- Full name: Huang Yubin
- Born: February 5, 1958 (age 68)
- Spouse: Sun Xiao mo

Gymnastics career
- Discipline: Men's artistic gymnastics
- Country represented: China
- Retired: 1984
- Medal record
Friendship Games (Alternate 1980 Olympics)
| Silver medal – second place | 1980 Hartford | Pommel Horse |
World Championships
| Gold medal – first place | 1983 Budapest | Team competition |
| Silver medal – second place | 1981 Moscow | Rings |
| Bronze medal – third place | 1981 Moscow | Team competition |
World Cups
| Gold medal – first place | 1980 World Cup | Rings |
| Bronze medal – third place | 1980 World Cup | Parallel Bars |
Asian Games
| Gold medal – first place | 1978 Bangkok | Team |
| Gold medal – first place | 1978 Bangkok | Rings |
| Gold medal – first place | 1982 New Delhi | Team |
| Gold medal – first place | 1982 New Delhi | Rings |

= Huang Yubin =

Chinese gymnastics coach

Huang Yubin (, born February 5, 1958) is the head coach of the Men's Artistic Gymnastics Team of China. In 1970, Huang Yubin was selected as a gymnast for the Liaoning province team. Four years later, he made it to the national team. He won a gold medal on rings in the World Cup in 1980. It was the first time that a Chinese man won a gold medal in gymnastics.

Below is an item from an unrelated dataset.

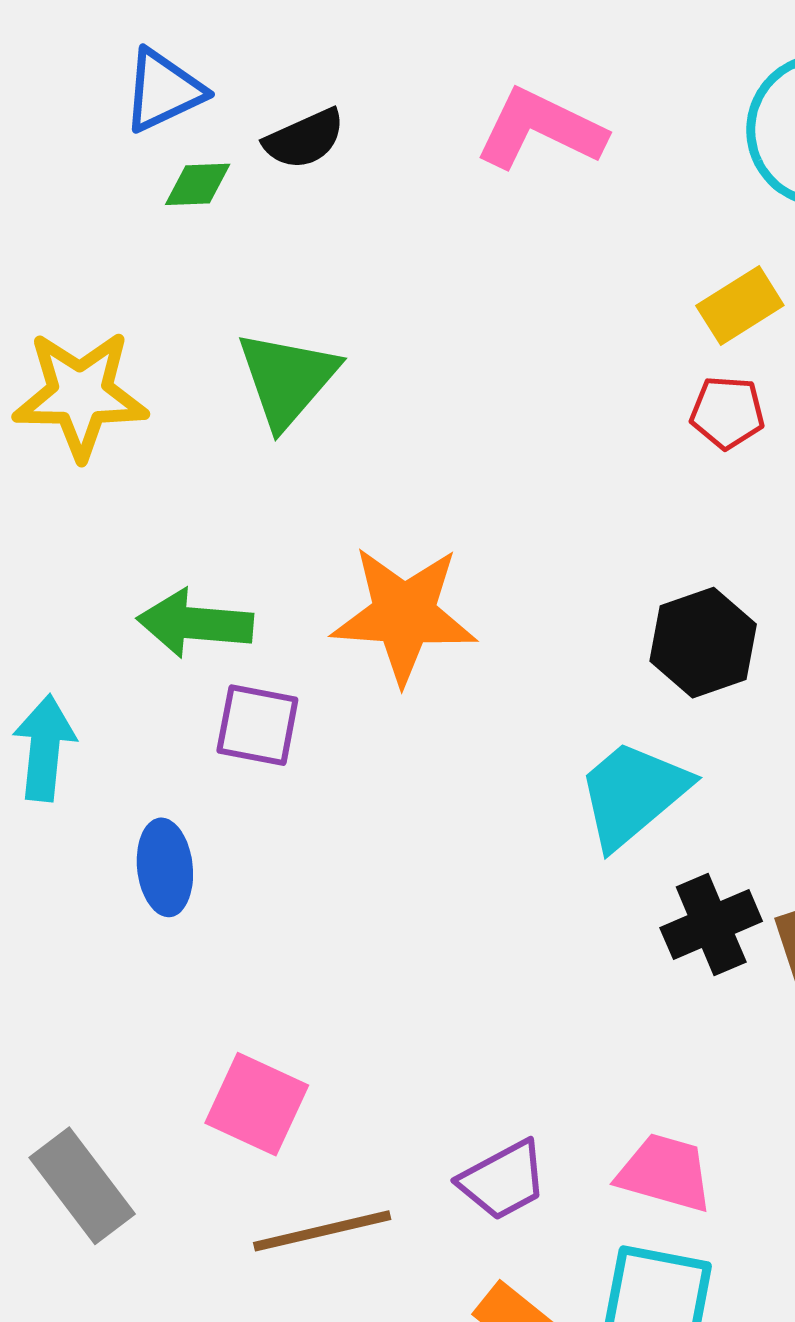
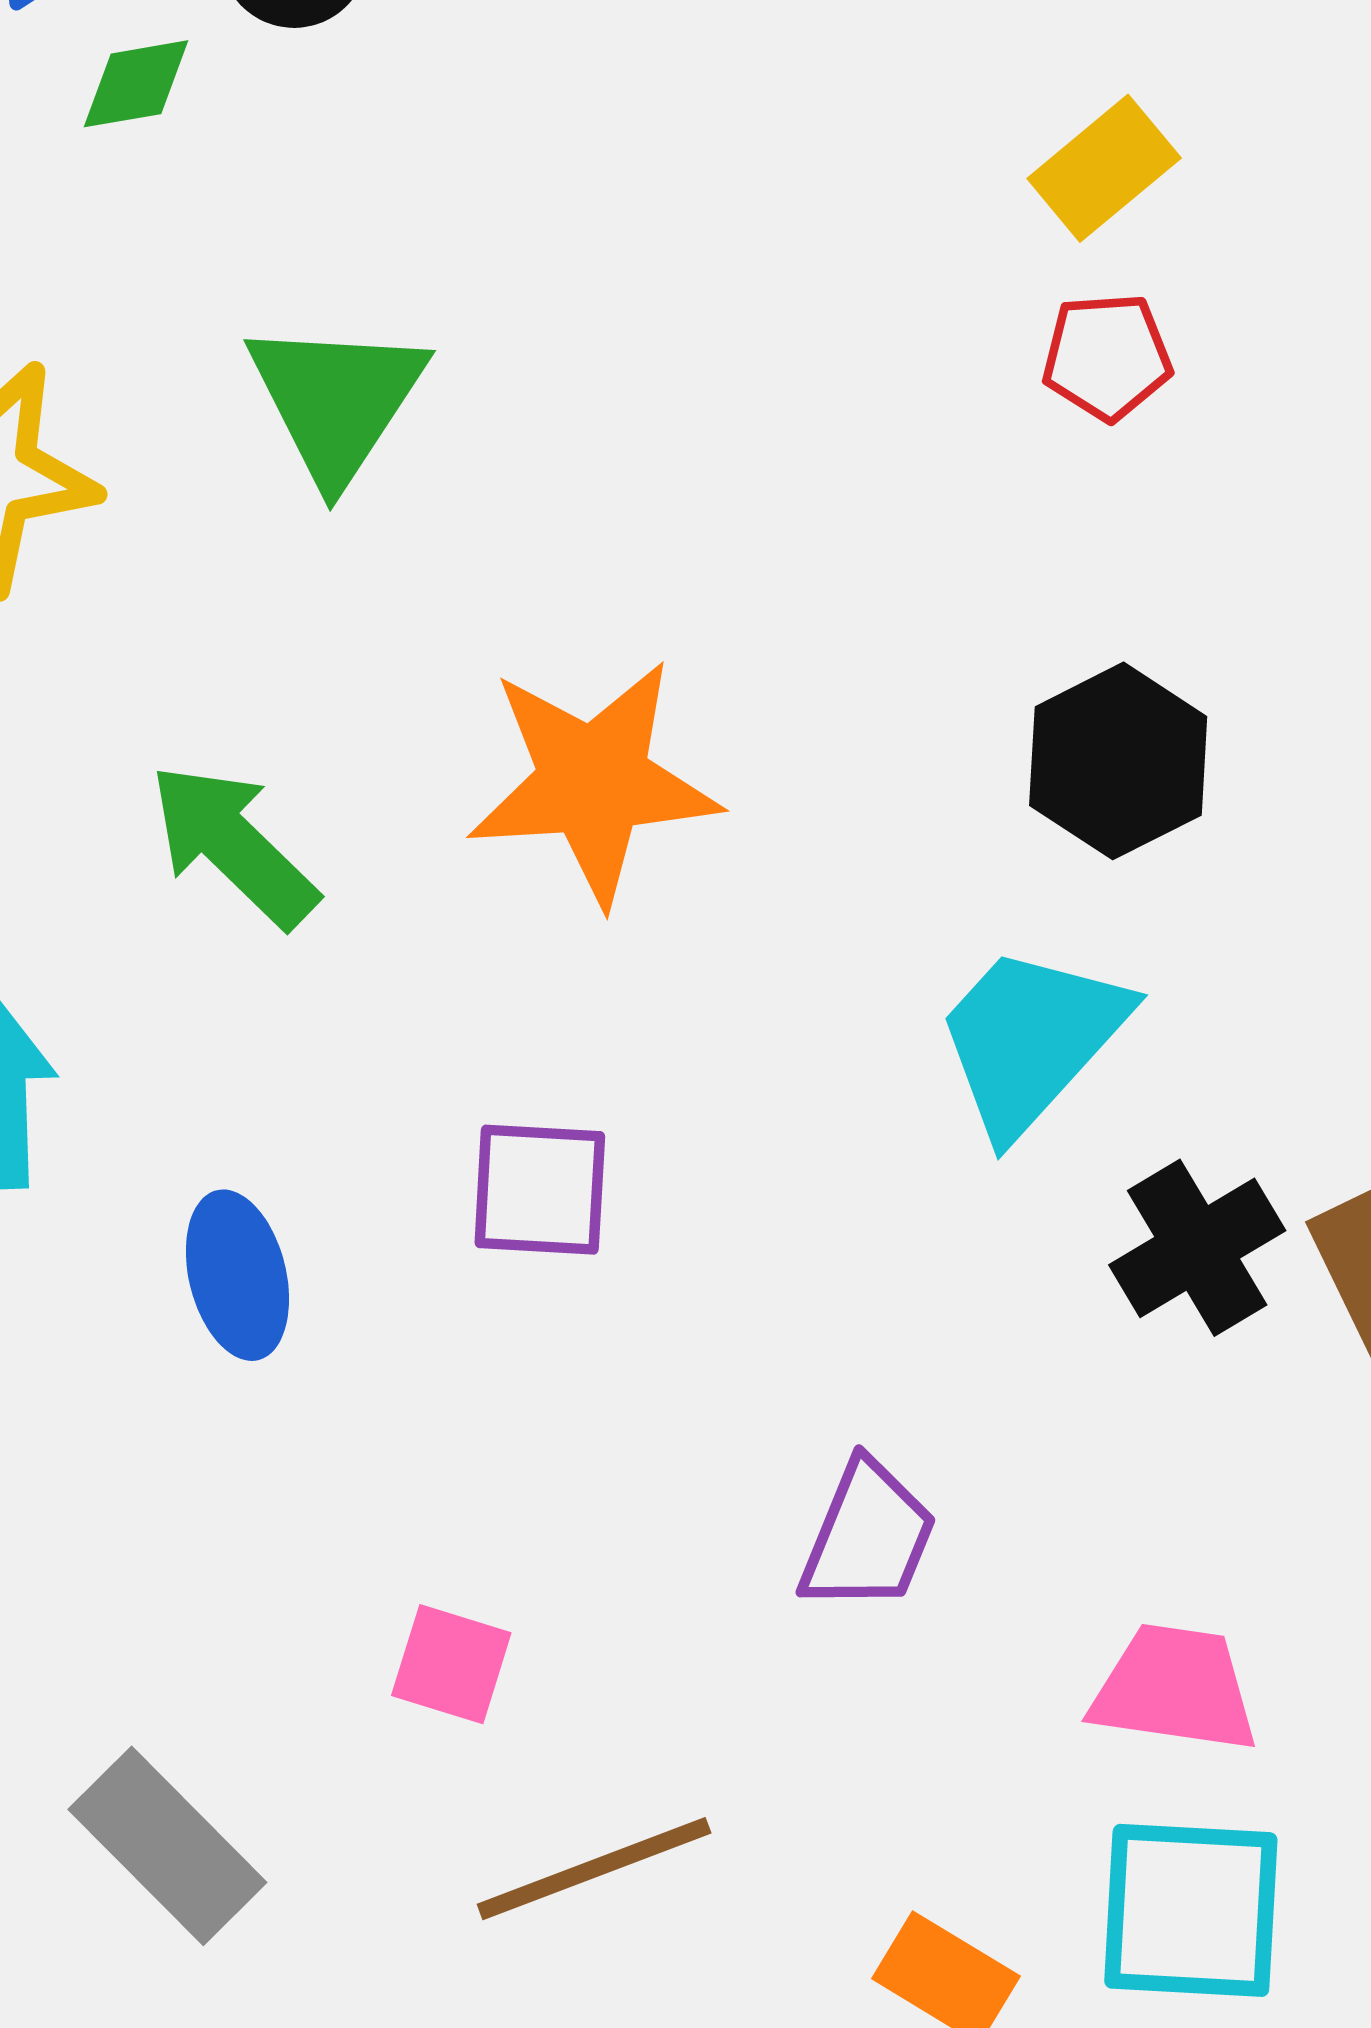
green arrow: (195, 623) -> (233, 845), turned 47
purple square: (257, 725) -> (540, 1190), moved
pink square: (257, 1104) -> (451, 1664), size x0.7
purple trapezoid: (503, 1180) -> (868, 1536), moved, turned -32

After the 1984 Los Angeles Olympics, Huang Yubin retired from gymnastics and studied at the Beijing Sports University, where he could only study for a semester since the national team needed more coaches. He went back to the gym and started his coaching career with the women's team.

In his 20 years of coaching the national team, 15 of his pupils won world championships and Olympic gold medals, thus earning him the tag of the "Gold Medal Coach". He is known for his high standards and has helped many gymnasts win world championships. Fan Di was his first "world champion pupil", while she won the gold medal on uneven bars in the 1989 World Artistic Gymnastics Championships. Before that, many people doubted his ability as a coach.

Having proven himself as a coach par excellence over three years in the women's team, he started coaching the men's team. At the very beginning, some of his pupils didn't accept his training methods. They finally understood the coach when they were on the podium. In the 1996 Atlanta Olympics, Li Xiaoshuang won the men's all-around gold. From that year, his students better grasped his style of teaching.

He led the men's team in the 2000 Sydney Olympics and the 2008 Beijing Olympics, where Chinese gymnasts won the men's team golds in both events.